Blog Archives

Starting the New Year Off On the Write Foot

What can I say? The end of 2012 was not good for my novel writing. It was good for all sorts of other things, including a short story submitted to a big competition and good non-fiction writing, but not for my novel.

I spent December making all these things for my nieces, which cut into my writing time substantially.

I spent December making all these things for my nieces, which cut into my writing time substantially.

I want to finish The Red Oak (there, I said it – it has a working title) in time to start something new for NaNoWriMo 2013. Given that I need a couple of months of planning and pre-writing to go into NaNoWriMo ready to generate a complete first draft of an MG  or YA book, that means wrapping up the next draft of The Red Oak by the end of February. I have a lot of things I want to add to the next draft, complete sections, scenes, characters, etc. Things I need to write from scratch. Big changes, not small changes.

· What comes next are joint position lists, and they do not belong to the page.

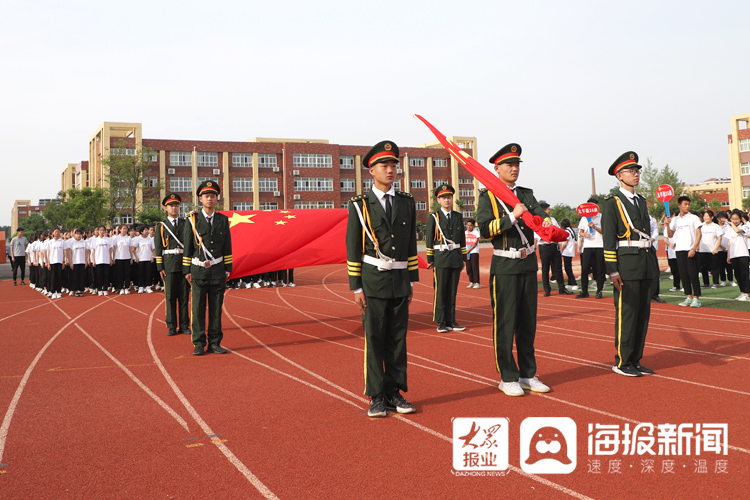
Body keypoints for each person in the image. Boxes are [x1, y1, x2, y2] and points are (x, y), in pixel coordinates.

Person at [346, 140, 419, 417]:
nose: (390, 170)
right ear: (371, 171)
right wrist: (356, 287)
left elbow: (411, 244)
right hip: (373, 281)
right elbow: (353, 246)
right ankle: (376, 395)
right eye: (384, 166)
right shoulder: (360, 205)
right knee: (375, 338)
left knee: (398, 339)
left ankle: (394, 391)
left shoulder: (406, 203)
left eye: (393, 165)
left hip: (400, 280)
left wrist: (411, 280)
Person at [476, 142, 552, 397]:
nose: (514, 169)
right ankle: (507, 376)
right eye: (509, 165)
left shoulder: (527, 194)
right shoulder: (488, 196)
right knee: (506, 323)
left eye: (517, 164)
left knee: (528, 323)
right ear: (496, 168)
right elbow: (485, 229)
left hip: (528, 264)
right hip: (505, 265)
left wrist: (549, 224)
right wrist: (512, 217)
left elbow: (541, 216)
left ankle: (527, 374)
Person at [601, 151, 655, 377]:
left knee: (643, 314)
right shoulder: (613, 203)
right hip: (626, 264)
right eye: (631, 171)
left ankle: (636, 359)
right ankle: (622, 361)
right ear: (619, 175)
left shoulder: (641, 201)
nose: (636, 174)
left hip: (644, 262)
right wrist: (612, 270)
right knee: (627, 313)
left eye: (637, 171)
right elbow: (609, 239)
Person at [183, 180, 233, 356]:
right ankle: (198, 343)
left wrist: (228, 268)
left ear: (216, 198)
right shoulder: (192, 220)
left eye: (212, 196)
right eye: (206, 196)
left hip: (217, 270)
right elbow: (188, 247)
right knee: (197, 309)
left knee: (215, 309)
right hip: (198, 271)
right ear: (200, 199)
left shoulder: (223, 220)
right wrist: (187, 270)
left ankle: (214, 342)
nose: (209, 199)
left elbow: (227, 246)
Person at [426, 184, 467, 333]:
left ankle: (452, 320)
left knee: (452, 291)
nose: (447, 200)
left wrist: (464, 257)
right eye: (443, 197)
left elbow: (462, 239)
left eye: (449, 197)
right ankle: (441, 321)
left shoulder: (457, 216)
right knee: (440, 291)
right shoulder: (434, 217)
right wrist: (430, 258)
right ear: (438, 200)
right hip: (441, 258)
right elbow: (429, 239)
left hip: (455, 258)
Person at [155, 193, 191, 337]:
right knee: (170, 297)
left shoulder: (186, 223)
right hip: (169, 264)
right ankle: (171, 325)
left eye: (176, 205)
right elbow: (158, 248)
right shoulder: (161, 226)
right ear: (166, 208)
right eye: (171, 205)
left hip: (184, 263)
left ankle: (184, 325)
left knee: (184, 296)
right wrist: (160, 267)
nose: (174, 208)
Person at [666, 196, 702, 307]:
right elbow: (670, 234)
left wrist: (693, 248)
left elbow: (699, 234)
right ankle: (688, 297)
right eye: (685, 204)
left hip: (690, 250)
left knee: (693, 275)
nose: (687, 206)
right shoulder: (675, 220)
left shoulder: (694, 218)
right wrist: (667, 224)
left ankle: (696, 298)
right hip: (679, 250)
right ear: (679, 205)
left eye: (688, 204)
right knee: (684, 275)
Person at [537, 203, 573, 297]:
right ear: (544, 210)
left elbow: (557, 231)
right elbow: (537, 236)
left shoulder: (553, 220)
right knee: (545, 269)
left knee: (558, 268)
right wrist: (549, 235)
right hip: (544, 246)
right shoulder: (538, 221)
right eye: (548, 209)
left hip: (554, 246)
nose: (550, 211)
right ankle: (547, 289)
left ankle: (562, 288)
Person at [577, 198, 606, 299]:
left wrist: (595, 227)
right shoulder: (584, 218)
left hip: (599, 246)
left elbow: (605, 231)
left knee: (599, 269)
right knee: (584, 269)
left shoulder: (602, 217)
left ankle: (599, 291)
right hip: (588, 246)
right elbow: (580, 232)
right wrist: (583, 234)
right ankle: (584, 291)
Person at [725, 209, 750, 301]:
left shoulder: (744, 227)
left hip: (743, 254)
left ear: (740, 219)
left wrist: (731, 224)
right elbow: (729, 242)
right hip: (734, 255)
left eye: (737, 219)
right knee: (737, 275)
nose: (735, 221)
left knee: (745, 274)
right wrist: (728, 255)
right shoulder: (728, 230)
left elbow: (737, 231)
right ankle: (742, 292)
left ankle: (746, 294)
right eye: (733, 219)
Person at [697, 210, 723, 289]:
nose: (705, 218)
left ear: (712, 217)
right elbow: (697, 236)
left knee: (714, 267)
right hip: (702, 250)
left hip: (713, 250)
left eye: (707, 216)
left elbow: (719, 238)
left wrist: (716, 248)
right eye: (704, 216)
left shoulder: (716, 226)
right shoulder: (700, 226)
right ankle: (706, 283)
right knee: (703, 267)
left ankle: (716, 283)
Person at [90, 226, 114, 296]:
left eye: (103, 230)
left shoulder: (108, 239)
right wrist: (94, 261)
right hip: (98, 260)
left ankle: (105, 289)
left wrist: (110, 259)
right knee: (99, 276)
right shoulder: (95, 240)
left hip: (106, 260)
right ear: (98, 231)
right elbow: (93, 251)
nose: (102, 232)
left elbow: (110, 250)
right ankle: (100, 289)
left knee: (106, 276)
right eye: (100, 230)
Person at [112, 224, 134, 294]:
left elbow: (130, 249)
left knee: (127, 274)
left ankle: (127, 288)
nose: (125, 230)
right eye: (123, 228)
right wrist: (113, 258)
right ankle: (120, 288)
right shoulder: (116, 238)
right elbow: (114, 249)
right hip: (118, 258)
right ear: (120, 230)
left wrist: (131, 258)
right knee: (119, 274)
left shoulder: (129, 238)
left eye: (126, 229)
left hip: (127, 258)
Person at [649, 215, 666, 303]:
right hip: (637, 248)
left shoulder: (649, 217)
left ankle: (654, 295)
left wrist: (652, 238)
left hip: (650, 247)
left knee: (655, 271)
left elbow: (655, 229)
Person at [133, 225, 155, 293]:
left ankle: (148, 286)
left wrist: (152, 256)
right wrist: (136, 257)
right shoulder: (138, 239)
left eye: (147, 230)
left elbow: (154, 249)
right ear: (141, 232)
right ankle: (141, 287)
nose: (147, 231)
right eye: (145, 230)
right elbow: (133, 249)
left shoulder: (150, 239)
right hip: (141, 258)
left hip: (148, 258)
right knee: (140, 273)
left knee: (148, 273)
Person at [46, 228, 66, 299]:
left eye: (58, 232)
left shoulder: (62, 242)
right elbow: (48, 253)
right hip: (52, 262)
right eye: (56, 232)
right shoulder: (50, 242)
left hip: (60, 262)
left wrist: (64, 261)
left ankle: (58, 292)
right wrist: (48, 263)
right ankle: (53, 292)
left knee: (59, 277)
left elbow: (64, 252)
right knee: (53, 278)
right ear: (53, 234)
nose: (57, 233)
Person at [67, 228, 88, 297]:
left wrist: (86, 261)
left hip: (82, 262)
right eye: (77, 234)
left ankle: (79, 290)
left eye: (80, 234)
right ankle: (72, 289)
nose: (79, 235)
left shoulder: (84, 242)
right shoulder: (71, 242)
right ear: (74, 234)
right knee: (74, 276)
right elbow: (69, 252)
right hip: (74, 262)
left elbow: (86, 252)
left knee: (81, 276)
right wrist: (70, 262)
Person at [716, 211, 734, 287]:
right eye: (721, 218)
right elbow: (716, 239)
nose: (723, 219)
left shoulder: (728, 227)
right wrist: (721, 247)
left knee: (729, 265)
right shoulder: (716, 227)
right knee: (721, 266)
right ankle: (723, 280)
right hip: (720, 249)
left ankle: (731, 280)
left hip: (728, 249)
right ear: (718, 219)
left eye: (724, 218)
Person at [559, 219, 578, 290]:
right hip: (570, 251)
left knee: (568, 268)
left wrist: (561, 250)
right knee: (568, 267)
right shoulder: (571, 230)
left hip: (567, 252)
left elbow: (565, 242)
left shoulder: (566, 231)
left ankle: (574, 283)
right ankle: (570, 283)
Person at [664, 216, 681, 292]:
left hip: (679, 250)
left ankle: (685, 285)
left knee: (681, 270)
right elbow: (665, 239)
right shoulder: (666, 228)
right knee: (674, 270)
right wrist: (670, 244)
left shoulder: (679, 228)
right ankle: (676, 285)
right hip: (671, 252)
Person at [465, 219, 481, 288]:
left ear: (473, 226)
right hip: (467, 252)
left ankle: (477, 282)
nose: (468, 227)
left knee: (475, 267)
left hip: (474, 252)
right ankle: (471, 281)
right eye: (467, 225)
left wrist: (468, 250)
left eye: (470, 225)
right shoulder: (465, 233)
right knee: (468, 268)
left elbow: (475, 243)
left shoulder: (476, 232)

I want to get back to writing 1,000-1,500 words a day of completely new material.

It would be easy to give myself today, the New Year’s Day holiday, off. My husband has the day off work. My kids are home. I am sick. But, I need to reestablish habits that I let go of during the fall. And that means no excuses.

And so, to prove to myself that I am serious about this goal, I wrote. 1,000 words.

I believe that the choice of the New Year as a starting point is arbitrary. Different cultures have marked time in different cycles and counted the beginning of each year around the sun from different points. January 1 is only meaningful because we made it so. But, given that we live in a world that turns the year on this day, I see no reason not piggyback personal rituals on it. I don’t believe in traditional New Year’s resolutions, but I do believe that a culturally signified date can be a marker to pin a personal shift to, as long as you hold it lightly and hold yourself with compassion if you should falter – because we all falter.

Have you done something today because it is a practice you want to develop in 2013?

On Writing Every Day

After writing about habit formation yesterday, and at the beginning of a month of blogging every day, I got a relevant blog link in my email yesterday. (I have a huge number of blogs in my RSS Feed reader, if I subscribe via email, I am less likely to miss a post.)

According to Joe Bunting over at The Write Practice, the secret to writing on your blog every day is…

Writing.

Every.

Day.

And, when I think about it, there’s more truth in that apparent tautology than first appears. When you write something for your blog every day, you are building the mental habits of collecting ideas for your blog and shaping them into appropriate form every day.

I notice that happening with me already, after only a few days. Yesterday, after reading The Write Practice, my mind started assembling this post, connecting what I had read to what I had written yesterday, and making further connections that over-complicated this post and have been deleted. This morning, after my soul writing, I turned on my computer and was highly tempted to fall into my “waste time on the Internet” habits, but my mind rebelled. “Write your blog post now!” my internal voices said to me, and my body responded and I wrote this.

I have contemplated writing some posts in advance this month, something I don’t usually do. But, I am not sure I want to. Because of that habit thing.

Having had a not-writing habit for so many years has made it hard for me to build a writing habit. To build that habit, I need to maintain the discipline of writing every day more strenuously than if I had never had a not-writing habit. Writing every day without exception is the speediest way to build the writing habit. In addition, writing for an audience every day, as opposed to journaling, hones the skills related to considering audience.

I may not continue blogging every day after this exercise, but I have good reason to continue writing something intended for an audience daily. I need a strong writing habit so I can slide off it once in a while without stopping writing completely. But, before I can reach that point, I must be diligent in establishing the right habits, the right subconscious brain activity.